Frank Gehry’s Luma Arles to open its doors in June

Luma Arles

Luma Arles a tower covered with 11,000 stainless steel panels, designed by architect Frank Gehry, is taking form in the south of France. Gehry’s tower is the centrepiece of the new arts campus which formally launches on 26 June (subject to Covid-19 restrictions); the 15,000 sq. m building will house exhibition galleries, project spaces, seminar rooms, an auditorium and the Luma foundation’s research and archive facilities.

Construction started after the ground-breaking ceremony in April 2014. In anticipation of the landscape work full completion, the Parc des Ateliers schedules its gradual opening in May 2020, until the whole site opening in 2021. Situated adjacent to the city’s UNESCO World Heritage sites, the Parc des Ateliers serves as the major programmatic and cultural center for Luma’s diverse activities.

Reaching its full 56-metre height, Gehry’s tower will be one of the six industrial buildings undergoing rehabilitation for Luma Arles at a site which was formerly occupied by railroad workshops built in the mid-19th Century.
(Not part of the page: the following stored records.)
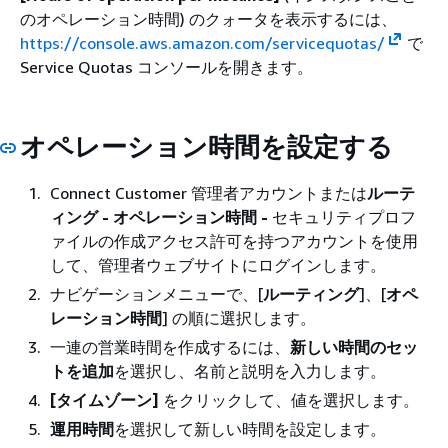
のオペレーション時間) のクォータを表示するには、
https://console.aws.amazon.com/servicequotas/
で
Service Quotas コンソールを開きます。
オペレーション時間を設定する
Connect Customer 管理者アカウントまたは
ルーテ
ィング - オペレーション時間 -
セキュリティプロフ
ァイルの作成アクセス許可を持つアカウントを使用
して、管理者ウェブサイトにログインします。
ナビゲーションメニューで、[
ルーティング
]、[
オペ
レーション時間
] の順に選択します。
一連の営業時間を作成するには、
新しい時間のセッ
トを追加
を選択し、名前と説明を入力します。
[タイムゾーン]
をクリックして、値を選択します。
運用時間
を選択して新しい時間を設定します。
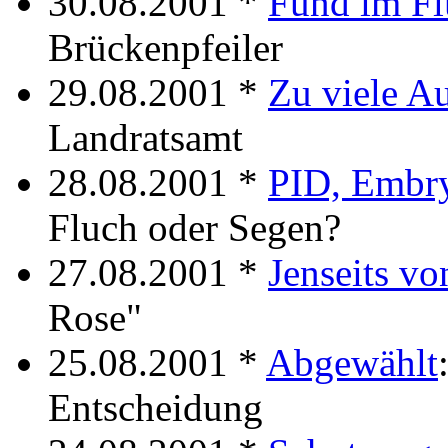
30.08.2001 *
Fund im Fl
Brückenpfeiler
29.08.2001 *
Zu viele A
Landratsamt
28.08.2001 *
PID, Embry
Fluch oder Segen?
27.08.2001 *
Jenseits v
Rose"
25.08.2001 *
Abgewählt
Entscheidung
The Luma Arles will function as an experimental contemporary art center, established by Swiss collector Maja Hoffmann, where artists, researchers, and creators from diverse fields collaborate on multidisciplinary exhibitions and projects.

Hoffmann has contributed €150 million (£133 million) to the project, according to ArtNet, through her Luma Foundation, set up to support independent artists. The pharmaceutical heiress to the Hoffmann-La Roche fortune grew up in Arles and continues her family’s patronage of the struggling post-industrial city. The tower is formed of a concrete core with a steel frame. Glass boxes and shining aluminium panels are stacked around this in an irregular formation above a circular glass atrium.
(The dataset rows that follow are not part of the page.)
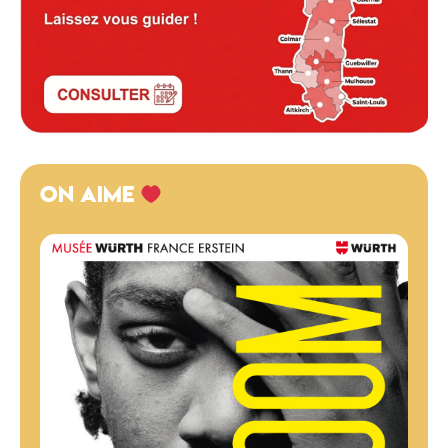
ON AIME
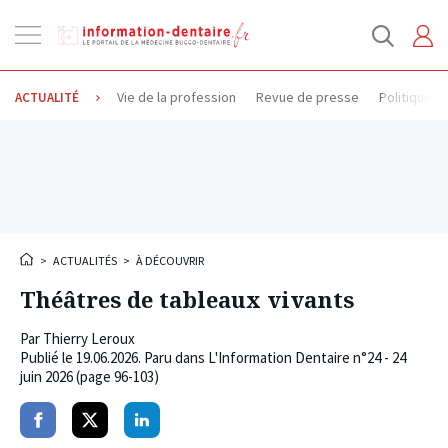
Ouvrir
la
navigation
Vie de la profession
Revue de presse
Politique d
ACTUALITÉ
>
ACTUALITÉS
>
À DÉCOUVRIR
Théâtres de tableaux vivants
Par
Thierry Leroux
Publié le
19.06.2026
. Paru dans L'Information Dentaire n°24 - 24
juin 2026 (page 96-103)
Partager
Partager
Partager
sur
sur
sur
Inside, a vast circular atrium will recall the Roman amphitheatre in Arles, part of the city’s designated UNESCO World Heritage site. Within the campus, the six industrial buildings are renovated by renowned architects, including New York-based Selldorf Architects, and a public park designed by Belgian landscape architect Bas Smets.

“We wanted to evoke the local, from Van Gogh’s Starry Night [a painting of Arles at night] to the soaring rock clusters you find in the region. Its central drum echoes the plan of the Roman amphitheatre” says Frank Gehry.